Ann Coulter: Feminist wart hog

Caryl Rivers holds her up as an illustration of feminism's success.

Published June 20, 2006 5:54PM (EDT)

The five words guaranteed to piss off everybody who might read them? "Ann Coulter: Feminist Success Story."

That's the headline on a recent Op-Ed piece in the Boston Globe by the great Caryl Rivers. Before launching her barnburner argument about the pundit's feminist cred, Rivers does the ritual Coulter ablutions: regurgitating her most recent hate speech and finding creative ways to rip her a new orifice. I couldn't help noticing that in this, Rivers falls into the same trap that everyone who wants to rip Coulter a new orifice falls into, by focusing on the pundit's coiffure and outfits. Last week the New York Times' David Carr took time from his wry evisceration to appreciatively describe Coulter as "a blonde who knows her way around a black cocktail dress." And Rivers can't help choking on how Coulter "spreads hate like hair spray" and is "miniskirted, a bottle-blonde ... a fascist fashionista." I get it; the primal, go-to impulse when taking a woman down is to go after her aesthetic self-presentation. It's quick, it's satisfying, it gets the job done. Just last week, blogger Jane Hamsher at Firedoglake.com didn't like the conference behavior of former Wonkette Ana Marie Cox and voiced her disapproval by describing the way Cox "teetered through the crowd on a pair of spindly legs shown to ill-effect in a set of shorts I'd seen on the markdown rack at Barneys." Got that? The markdown rack at Barneys. I should note, by the way, that I have often prefaced Coulter's name in my stories with the epithet "thin pundit," which is exactly the kind of thing I'm criticizing here. Just to be clear.

But aside from all the obvious things that are wrong with trash-talking a woman's hair and weight and clothes when you really want to be trash-talking her soul, it seems such a waste with someone like Coulter, who is assailable on so many fronts (intellectual, emotional, spiritual, criminal) that wasting ink on miniskirts and dye jobs is just sad!
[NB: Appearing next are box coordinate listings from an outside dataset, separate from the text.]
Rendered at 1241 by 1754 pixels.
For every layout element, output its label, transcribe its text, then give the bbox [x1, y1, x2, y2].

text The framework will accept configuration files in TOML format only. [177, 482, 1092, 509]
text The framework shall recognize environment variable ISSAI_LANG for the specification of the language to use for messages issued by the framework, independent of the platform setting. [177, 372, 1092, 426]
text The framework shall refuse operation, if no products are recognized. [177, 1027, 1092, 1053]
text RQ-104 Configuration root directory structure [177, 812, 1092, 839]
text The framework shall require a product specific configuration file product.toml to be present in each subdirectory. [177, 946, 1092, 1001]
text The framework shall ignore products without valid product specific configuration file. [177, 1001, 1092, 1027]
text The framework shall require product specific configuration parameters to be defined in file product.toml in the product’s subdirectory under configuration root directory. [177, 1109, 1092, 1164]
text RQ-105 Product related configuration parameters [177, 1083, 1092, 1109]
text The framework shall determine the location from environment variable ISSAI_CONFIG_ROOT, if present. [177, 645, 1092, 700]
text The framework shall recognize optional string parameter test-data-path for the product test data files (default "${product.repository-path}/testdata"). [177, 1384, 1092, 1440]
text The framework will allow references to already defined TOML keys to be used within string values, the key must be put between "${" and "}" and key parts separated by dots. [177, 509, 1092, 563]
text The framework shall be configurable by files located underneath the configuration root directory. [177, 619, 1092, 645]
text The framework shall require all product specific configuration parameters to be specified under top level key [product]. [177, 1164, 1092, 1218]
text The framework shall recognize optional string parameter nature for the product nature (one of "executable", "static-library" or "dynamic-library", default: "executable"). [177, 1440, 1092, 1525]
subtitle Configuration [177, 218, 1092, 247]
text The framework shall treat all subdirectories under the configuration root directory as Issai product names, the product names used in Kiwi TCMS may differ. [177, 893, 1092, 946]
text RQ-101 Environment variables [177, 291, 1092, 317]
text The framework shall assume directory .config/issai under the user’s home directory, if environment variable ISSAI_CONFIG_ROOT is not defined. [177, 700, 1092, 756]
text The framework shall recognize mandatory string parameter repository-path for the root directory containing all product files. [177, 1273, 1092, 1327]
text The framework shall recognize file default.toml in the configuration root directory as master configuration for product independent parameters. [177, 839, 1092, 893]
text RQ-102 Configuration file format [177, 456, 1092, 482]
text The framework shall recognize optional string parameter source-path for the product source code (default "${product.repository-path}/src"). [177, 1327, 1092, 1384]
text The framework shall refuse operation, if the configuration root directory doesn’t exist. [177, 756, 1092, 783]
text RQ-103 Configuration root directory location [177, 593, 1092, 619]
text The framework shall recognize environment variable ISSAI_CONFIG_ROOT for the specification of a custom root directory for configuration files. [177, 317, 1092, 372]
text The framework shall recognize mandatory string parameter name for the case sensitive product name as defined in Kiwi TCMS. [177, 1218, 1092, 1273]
And so my day was made when, in the middle of Rivers' hussy-with-a-heart-of-stone tirade, she also got off a line about how Coulter is as "mean as a warthog."

In any case, Rivers' larger point is that Coulter is "the perfect creature for the ethereal planet of Infotainment" and as such, while "she'd hate to hear it," she counts as a "feminist success story."

Certainly, Rivers writes, "when we feminists were marching in the 1970s trying to knock down doors barred to women, we never imagined that one person who would follow us through was Ann Coulter. But, hey, everybody can't be Gloria Steinem." She continues, "Why should middle-aged white guys get all the shekels from tossing red meat to gun nuts, school-prayer zealots, militias out in the woods, and haters of all things swarthy? ... The radical right outspends the lunatic left by a country mile. At least a woman is getting a piece of the action."

You know, I think she has a point, albeit a yucky one. Women, like men, can be tyrants and bullies and liars and cheats, and feminism has actually worked if it has allowed women to make money and get famous in these roles, à la Coulter. Thoughts?